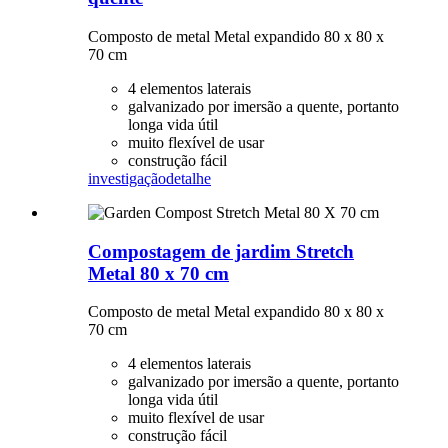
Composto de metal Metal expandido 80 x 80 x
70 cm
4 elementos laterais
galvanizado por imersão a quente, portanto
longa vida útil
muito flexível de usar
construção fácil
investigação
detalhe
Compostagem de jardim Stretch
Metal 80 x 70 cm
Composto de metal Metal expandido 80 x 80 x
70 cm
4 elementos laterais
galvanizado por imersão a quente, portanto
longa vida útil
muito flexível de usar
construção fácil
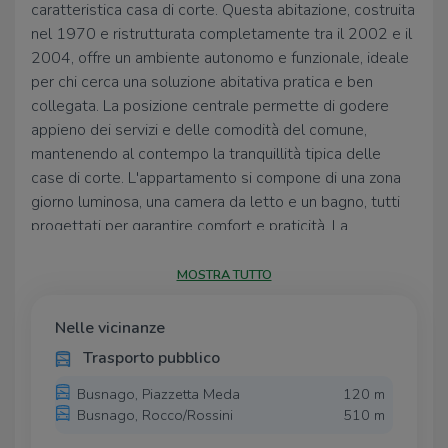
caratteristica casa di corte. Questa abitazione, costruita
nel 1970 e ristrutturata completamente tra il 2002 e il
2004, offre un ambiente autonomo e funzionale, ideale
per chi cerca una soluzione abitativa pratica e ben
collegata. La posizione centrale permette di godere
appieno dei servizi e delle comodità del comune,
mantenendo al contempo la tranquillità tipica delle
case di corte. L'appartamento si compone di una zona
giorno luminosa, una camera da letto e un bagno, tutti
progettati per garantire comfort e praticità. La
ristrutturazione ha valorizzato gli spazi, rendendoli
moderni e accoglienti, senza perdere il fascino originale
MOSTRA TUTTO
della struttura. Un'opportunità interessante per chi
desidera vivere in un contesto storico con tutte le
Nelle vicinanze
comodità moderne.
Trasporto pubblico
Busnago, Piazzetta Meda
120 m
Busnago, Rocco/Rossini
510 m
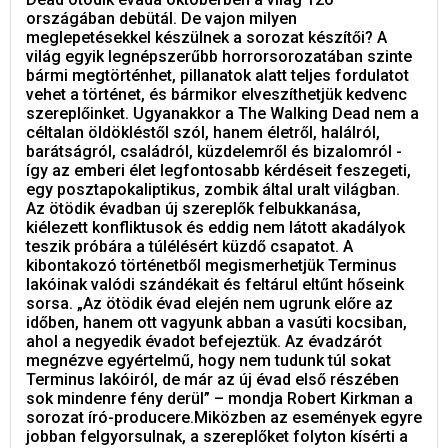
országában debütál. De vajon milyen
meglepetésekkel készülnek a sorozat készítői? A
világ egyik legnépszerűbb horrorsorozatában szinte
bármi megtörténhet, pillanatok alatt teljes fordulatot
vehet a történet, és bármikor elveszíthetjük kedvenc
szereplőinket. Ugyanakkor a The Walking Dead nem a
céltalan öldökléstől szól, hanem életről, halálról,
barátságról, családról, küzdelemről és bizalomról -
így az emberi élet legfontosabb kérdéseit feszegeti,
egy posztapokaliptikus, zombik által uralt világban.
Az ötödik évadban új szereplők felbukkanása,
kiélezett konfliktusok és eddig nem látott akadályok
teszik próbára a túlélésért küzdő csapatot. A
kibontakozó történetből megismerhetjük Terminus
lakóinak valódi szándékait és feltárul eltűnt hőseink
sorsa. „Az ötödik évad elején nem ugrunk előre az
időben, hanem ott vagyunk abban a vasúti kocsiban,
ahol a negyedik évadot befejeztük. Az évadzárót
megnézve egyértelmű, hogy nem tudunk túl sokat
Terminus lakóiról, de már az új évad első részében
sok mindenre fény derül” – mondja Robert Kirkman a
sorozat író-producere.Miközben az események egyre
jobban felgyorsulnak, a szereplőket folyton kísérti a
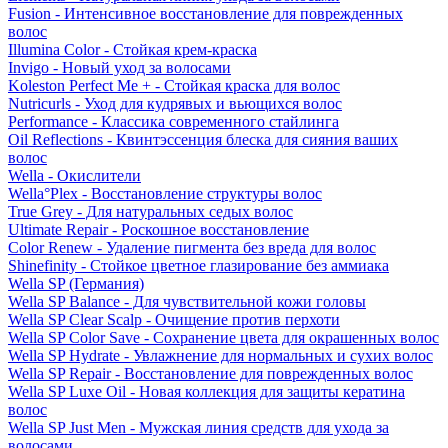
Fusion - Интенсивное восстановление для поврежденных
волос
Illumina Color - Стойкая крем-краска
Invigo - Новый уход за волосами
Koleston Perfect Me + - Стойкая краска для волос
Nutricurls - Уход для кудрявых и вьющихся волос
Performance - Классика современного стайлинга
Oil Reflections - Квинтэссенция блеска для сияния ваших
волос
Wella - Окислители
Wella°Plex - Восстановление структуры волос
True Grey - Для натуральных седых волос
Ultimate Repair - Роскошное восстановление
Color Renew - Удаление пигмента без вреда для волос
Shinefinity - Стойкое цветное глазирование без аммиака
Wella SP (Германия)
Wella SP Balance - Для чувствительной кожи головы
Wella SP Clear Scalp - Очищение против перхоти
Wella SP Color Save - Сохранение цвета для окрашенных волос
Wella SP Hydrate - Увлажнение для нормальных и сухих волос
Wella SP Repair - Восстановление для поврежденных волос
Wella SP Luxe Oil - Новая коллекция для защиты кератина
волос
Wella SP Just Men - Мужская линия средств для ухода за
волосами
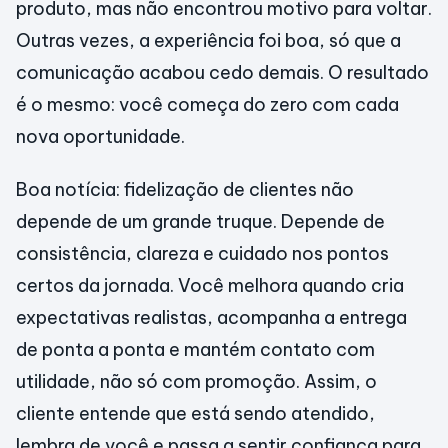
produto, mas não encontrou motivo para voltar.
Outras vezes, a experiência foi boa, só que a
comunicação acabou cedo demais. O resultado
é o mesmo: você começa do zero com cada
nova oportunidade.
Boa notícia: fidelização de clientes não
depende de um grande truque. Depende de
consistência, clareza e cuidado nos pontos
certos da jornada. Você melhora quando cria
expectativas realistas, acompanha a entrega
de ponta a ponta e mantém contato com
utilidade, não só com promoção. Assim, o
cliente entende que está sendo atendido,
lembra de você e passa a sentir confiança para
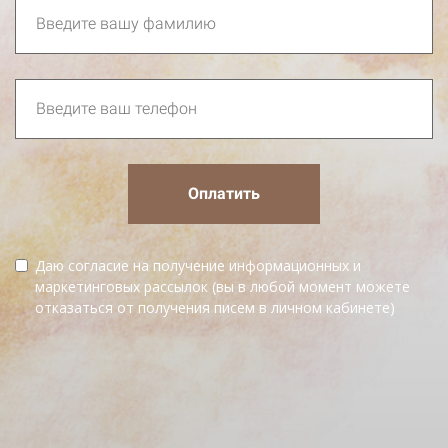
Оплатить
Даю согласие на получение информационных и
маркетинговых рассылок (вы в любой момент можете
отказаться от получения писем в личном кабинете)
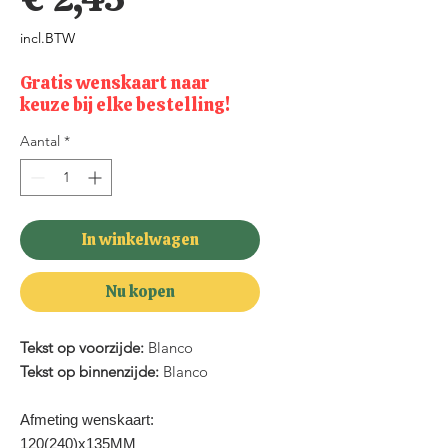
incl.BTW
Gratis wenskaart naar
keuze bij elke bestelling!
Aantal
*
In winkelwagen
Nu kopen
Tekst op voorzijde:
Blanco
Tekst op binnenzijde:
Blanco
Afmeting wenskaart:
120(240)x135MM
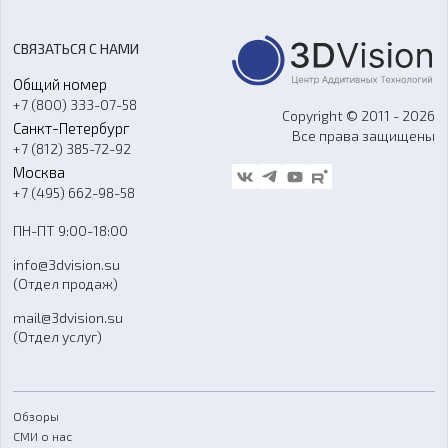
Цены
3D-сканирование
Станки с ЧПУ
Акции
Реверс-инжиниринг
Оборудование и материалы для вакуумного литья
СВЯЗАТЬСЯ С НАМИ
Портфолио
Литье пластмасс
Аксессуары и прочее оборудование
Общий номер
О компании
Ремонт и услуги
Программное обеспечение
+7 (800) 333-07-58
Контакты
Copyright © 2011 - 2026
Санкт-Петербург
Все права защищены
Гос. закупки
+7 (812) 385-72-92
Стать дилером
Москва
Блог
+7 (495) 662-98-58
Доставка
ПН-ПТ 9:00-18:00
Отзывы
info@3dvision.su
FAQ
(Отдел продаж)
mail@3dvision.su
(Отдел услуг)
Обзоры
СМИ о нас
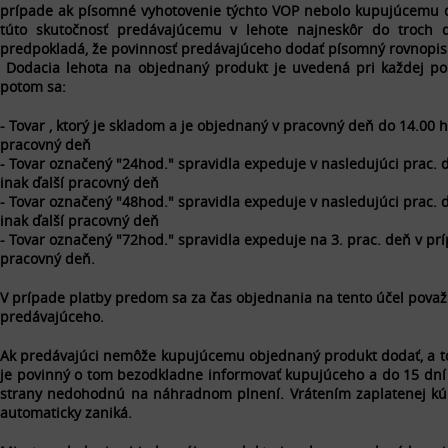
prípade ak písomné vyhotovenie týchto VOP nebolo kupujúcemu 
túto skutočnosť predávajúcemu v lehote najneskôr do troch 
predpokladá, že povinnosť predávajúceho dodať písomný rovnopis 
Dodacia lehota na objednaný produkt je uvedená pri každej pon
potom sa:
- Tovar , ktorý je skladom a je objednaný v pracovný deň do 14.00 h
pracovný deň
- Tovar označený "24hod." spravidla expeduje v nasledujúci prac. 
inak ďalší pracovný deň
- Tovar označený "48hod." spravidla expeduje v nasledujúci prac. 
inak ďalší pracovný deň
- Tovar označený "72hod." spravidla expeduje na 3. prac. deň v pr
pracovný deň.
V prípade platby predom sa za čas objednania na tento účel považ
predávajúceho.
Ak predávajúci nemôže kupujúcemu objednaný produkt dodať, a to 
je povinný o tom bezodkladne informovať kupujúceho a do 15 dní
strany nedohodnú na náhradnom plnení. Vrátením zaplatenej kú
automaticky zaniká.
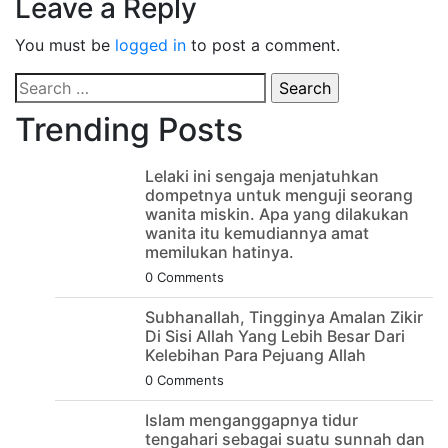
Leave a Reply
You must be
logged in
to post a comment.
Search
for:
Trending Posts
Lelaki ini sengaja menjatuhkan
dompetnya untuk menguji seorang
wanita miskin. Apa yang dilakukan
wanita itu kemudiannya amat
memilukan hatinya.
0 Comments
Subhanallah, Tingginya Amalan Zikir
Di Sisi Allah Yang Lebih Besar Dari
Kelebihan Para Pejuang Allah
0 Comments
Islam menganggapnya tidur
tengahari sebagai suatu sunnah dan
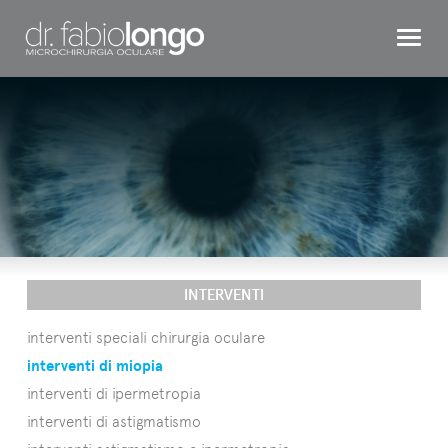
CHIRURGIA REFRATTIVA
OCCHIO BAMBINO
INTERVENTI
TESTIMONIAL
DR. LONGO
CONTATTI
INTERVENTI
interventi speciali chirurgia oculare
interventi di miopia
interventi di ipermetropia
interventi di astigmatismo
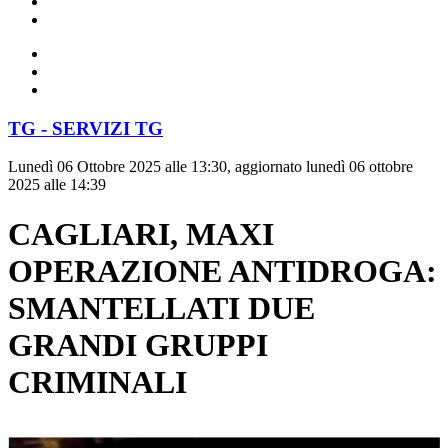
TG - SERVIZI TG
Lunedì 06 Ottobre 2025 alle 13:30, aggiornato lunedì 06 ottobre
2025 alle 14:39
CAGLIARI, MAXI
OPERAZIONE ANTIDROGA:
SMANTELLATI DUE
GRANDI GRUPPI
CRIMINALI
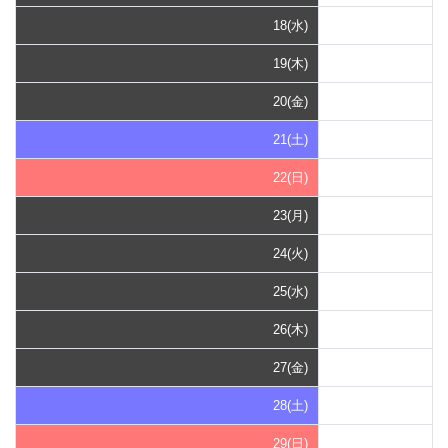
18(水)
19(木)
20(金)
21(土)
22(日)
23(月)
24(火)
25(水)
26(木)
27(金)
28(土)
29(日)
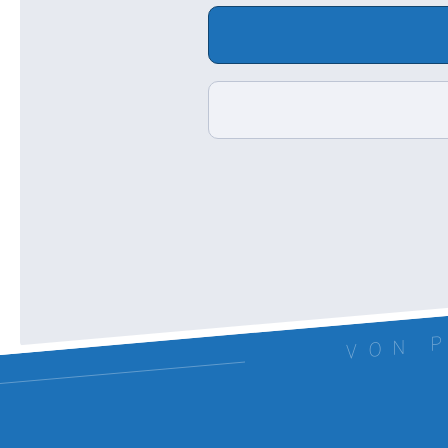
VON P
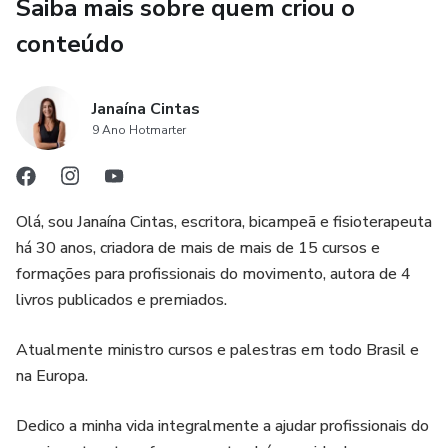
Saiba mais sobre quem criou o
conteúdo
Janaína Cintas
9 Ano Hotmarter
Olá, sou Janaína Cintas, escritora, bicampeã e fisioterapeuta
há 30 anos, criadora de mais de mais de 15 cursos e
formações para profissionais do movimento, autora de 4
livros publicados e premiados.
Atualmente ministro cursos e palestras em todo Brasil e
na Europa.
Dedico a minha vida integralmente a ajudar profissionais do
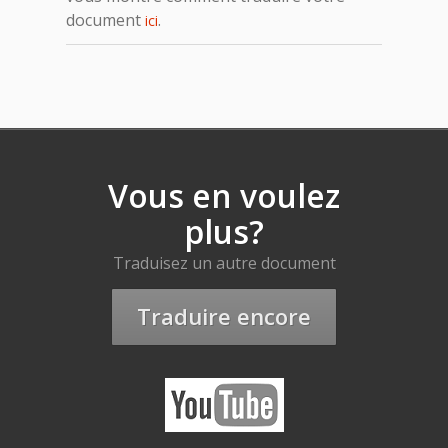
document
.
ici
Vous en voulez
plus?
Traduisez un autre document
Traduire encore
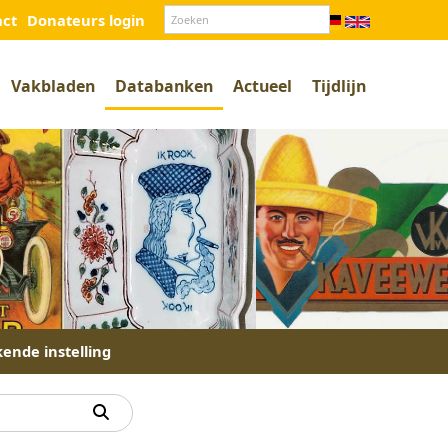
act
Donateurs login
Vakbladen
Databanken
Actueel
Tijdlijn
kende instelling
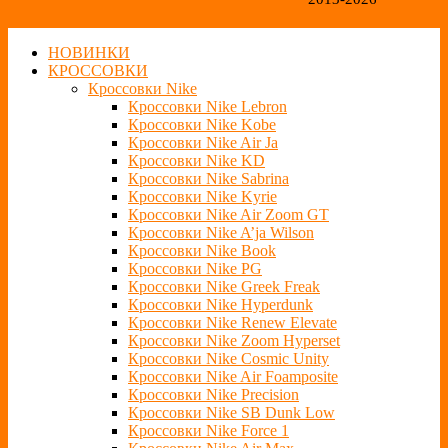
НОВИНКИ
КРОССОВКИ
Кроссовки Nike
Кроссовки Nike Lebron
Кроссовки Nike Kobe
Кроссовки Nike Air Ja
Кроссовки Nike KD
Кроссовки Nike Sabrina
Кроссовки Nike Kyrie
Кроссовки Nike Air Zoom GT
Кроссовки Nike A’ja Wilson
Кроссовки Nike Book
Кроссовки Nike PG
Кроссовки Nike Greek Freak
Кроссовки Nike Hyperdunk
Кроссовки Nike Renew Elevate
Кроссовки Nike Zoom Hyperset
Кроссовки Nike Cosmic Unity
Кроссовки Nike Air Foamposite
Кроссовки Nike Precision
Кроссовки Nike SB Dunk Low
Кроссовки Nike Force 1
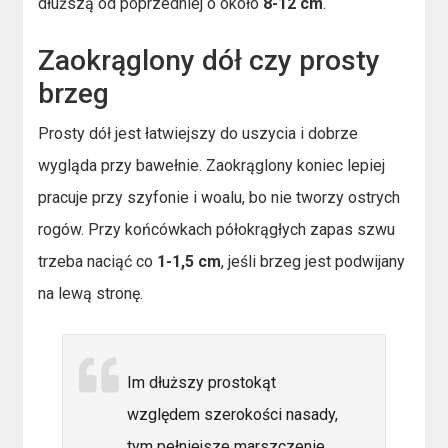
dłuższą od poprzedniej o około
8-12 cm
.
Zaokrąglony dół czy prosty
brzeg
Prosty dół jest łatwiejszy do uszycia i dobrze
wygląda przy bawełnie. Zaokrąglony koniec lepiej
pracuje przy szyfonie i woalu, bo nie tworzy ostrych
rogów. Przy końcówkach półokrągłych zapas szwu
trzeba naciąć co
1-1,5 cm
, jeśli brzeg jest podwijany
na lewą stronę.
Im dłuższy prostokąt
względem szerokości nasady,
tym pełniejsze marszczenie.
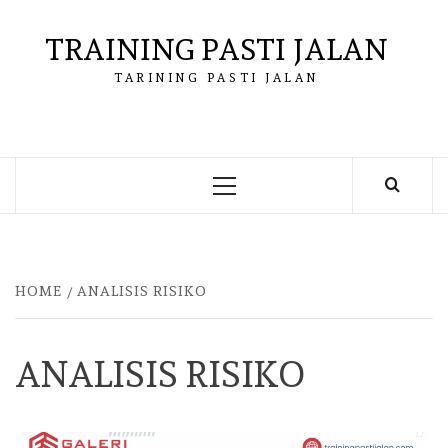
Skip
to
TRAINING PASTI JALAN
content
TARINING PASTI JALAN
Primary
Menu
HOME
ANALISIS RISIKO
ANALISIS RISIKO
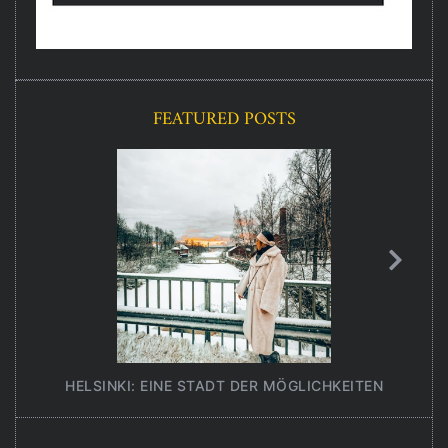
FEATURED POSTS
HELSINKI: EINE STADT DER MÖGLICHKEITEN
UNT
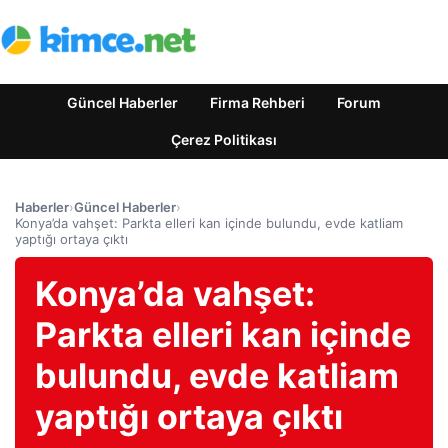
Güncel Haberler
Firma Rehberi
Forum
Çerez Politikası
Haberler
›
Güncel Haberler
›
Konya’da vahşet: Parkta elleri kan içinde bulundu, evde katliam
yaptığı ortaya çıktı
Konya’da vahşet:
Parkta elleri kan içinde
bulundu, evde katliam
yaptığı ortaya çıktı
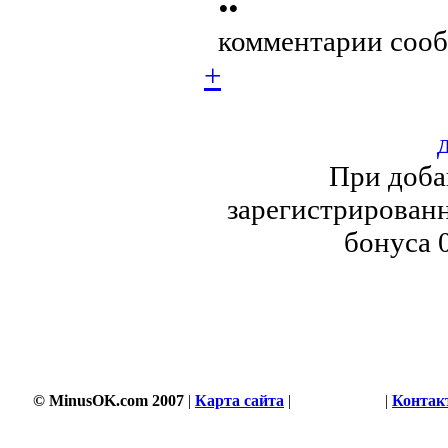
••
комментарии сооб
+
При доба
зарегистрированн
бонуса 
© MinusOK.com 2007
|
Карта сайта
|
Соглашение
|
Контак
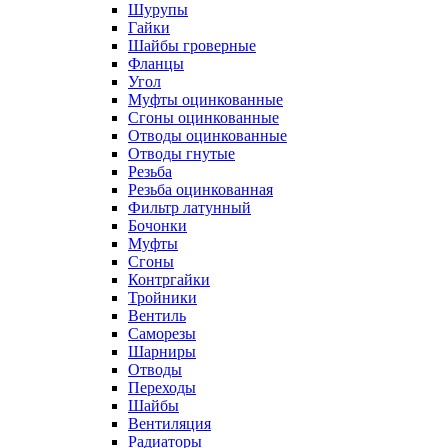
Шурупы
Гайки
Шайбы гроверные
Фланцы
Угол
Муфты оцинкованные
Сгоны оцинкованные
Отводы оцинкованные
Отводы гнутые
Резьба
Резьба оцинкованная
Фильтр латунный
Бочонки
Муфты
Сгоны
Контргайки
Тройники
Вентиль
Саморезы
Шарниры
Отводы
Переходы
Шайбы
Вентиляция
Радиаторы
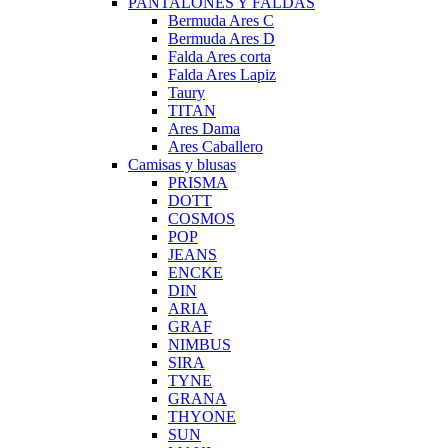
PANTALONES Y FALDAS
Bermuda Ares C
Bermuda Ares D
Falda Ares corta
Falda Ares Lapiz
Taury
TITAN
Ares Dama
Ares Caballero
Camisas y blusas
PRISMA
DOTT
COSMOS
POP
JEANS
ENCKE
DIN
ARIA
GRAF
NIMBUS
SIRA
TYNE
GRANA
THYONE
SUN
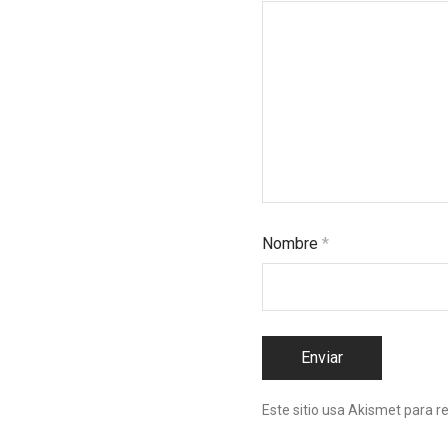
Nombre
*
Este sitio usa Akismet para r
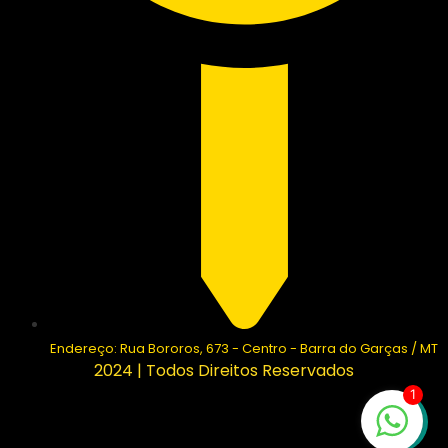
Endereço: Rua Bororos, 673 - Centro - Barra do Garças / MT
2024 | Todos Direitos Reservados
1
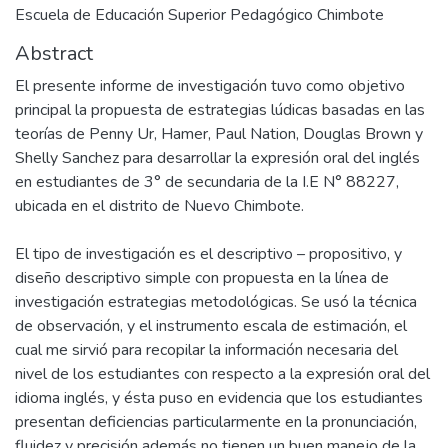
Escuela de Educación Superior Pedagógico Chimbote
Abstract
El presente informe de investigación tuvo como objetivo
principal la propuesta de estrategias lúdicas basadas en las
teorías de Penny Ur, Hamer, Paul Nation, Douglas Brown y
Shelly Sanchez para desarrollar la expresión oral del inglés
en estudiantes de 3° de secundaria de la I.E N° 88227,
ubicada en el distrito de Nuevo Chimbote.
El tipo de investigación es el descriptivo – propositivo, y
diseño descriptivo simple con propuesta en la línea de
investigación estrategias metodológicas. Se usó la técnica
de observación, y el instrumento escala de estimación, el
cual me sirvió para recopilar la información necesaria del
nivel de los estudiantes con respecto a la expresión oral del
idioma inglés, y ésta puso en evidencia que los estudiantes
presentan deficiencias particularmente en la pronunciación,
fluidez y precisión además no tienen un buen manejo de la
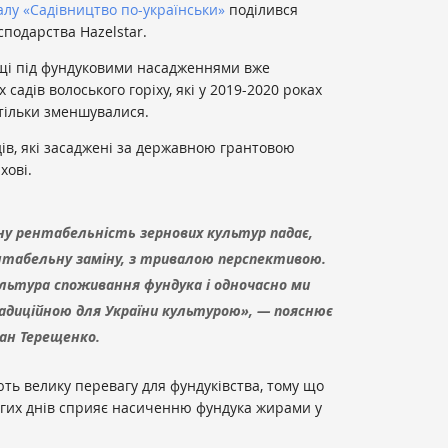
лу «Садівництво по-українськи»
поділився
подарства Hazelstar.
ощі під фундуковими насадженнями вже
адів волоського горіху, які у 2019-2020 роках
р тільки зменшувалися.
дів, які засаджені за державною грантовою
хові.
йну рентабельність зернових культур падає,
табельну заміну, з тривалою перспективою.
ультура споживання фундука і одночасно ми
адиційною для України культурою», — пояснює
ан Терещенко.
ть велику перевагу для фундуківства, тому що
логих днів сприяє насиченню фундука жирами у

####

Task description: Collect every line of the records that contains the word "JALAN", and copy each one in full.

Response area:
TRAINING PASTI JALAN
TARINING PASTI JALAN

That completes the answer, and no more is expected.